(Text for analysis)
I have performed a bunch of analysis on some client data and want to present the duplicates that I found across their systems.
I match on based on 4 separate criteria, Name, Address (multiple addresses and lines) and Phone (every phone number associated with the account) and Email (every email associated with the account).
I boil it all down into a single table.
CREATE TABLE [dbo].[dupe_Customers](
[id] [int] IDENTITY(1,1) NOT NULL,
[MatchOn] [varchar](255) NULL,
[DataID] [varchar](255) NULL,
[CustName] [varchar](255) NULL,
[Address] [varchar](255) NULL,
[Phone] [varchar](255) NULL,
[Fax] [varchar](255) NULL,
[Email] [varchar](255) NULL
)
When I present it, I want view it in a specific order and ordering within each dataset.
SELECT * FROM [dupe_Customers] WHERE [MatchOn] = 'Name' ORDER BY [CustName]
SELECT * FROM [dupe_Customers] WHERE [MatchOn] = 'Address' ORDER BY [Address]
SELECT * FROM [dupe_Customers] WHERE [MatchOn] = 'Phone' ORDER BY [Phone]
SELECT * FROM [dupe_Customers] WHERE [MatchOn] = 'Email' ORDER BY [Email]
If I use a UNION
I of course can't use the ORDER BY
and have to pick a single ordering for the entire dataset... Which defeats the purpose since I can just do that on the table as a whole already.
I know I can just output 4 diff times, but the goal is to have a single output so it can be loaded on a single tab in Excel. (If you know how to output multiple datasets to a single tab in Excel I'd love to know how to do that!)
(End Text for analysis)
(Source data)
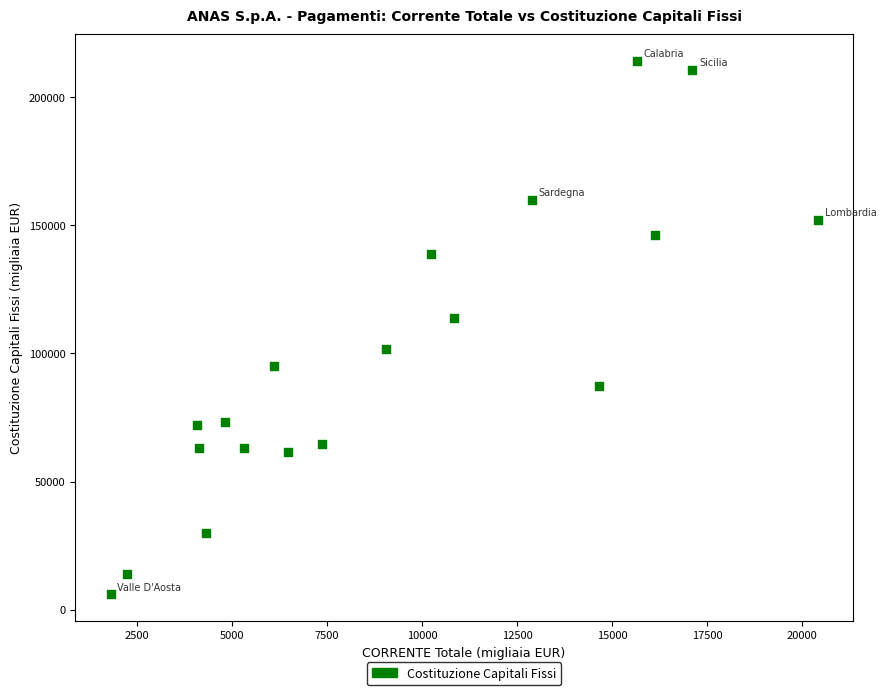

What is the range of X values (max minus min)?

18597.2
(End Source data)
Written task 1:
Do these statements agree with the forum post? Answer yes or no for each, and quote the words from the post that decide it.
(a) The author matches duplicates on four criteria.
(b) The [id] column in the table allows NULL values.
(c) The author wants the result loaded on a single tab in Excel.
Written task 2:
Answer these questions using the forum post.
(a) What is the name of the table the author creates?
(b) Which column orders the rows where [MatchOn] is 'Phone'?
(c) What does the author say cannot be used with a UNION?
Written task 3: Reproduce the part of the forum post starting at "SELECT * FROM [dupe_Customers] WHERE [MatchOn] = 'Name'" and ending at "a whole already.".
The data comes from a source other than the forum post.

Task output 1:
(a) Yes: "I match on based on 4 separate criteria"
(b) No: "[id] [int] IDENTITY(1,1) NOT NULL"
(c) Yes: "the goal is to have a single output so it can be loaded on a single tab in Excel"

Task output 2:
(a) [dbo].[dupe_Customers]
(b) [Phone]
(c) ORDER BY

Task output 3:
SELECT * FROM [dupe_Customers] WHERE [MatchOn] = 'Name' ORDER BY [CustName]
SELECT * FROM [dupe_Customers] WHERE [MatchOn] = 'Address' ORDER BY [Address]
SELECT * FROM [dupe_Customers] WHERE [MatchOn] = 'Phone' ORDER BY [Phone]
SELECT * FROM [dupe_Customers] WHERE [MatchOn] = 'Email' ORDER BY [Email]
If I use a UNION
I of course can't use the ORDER BY
and have to pick a single ordering for the entire dataset... Which defeats the purpose since I can just do that on the table as a whole already.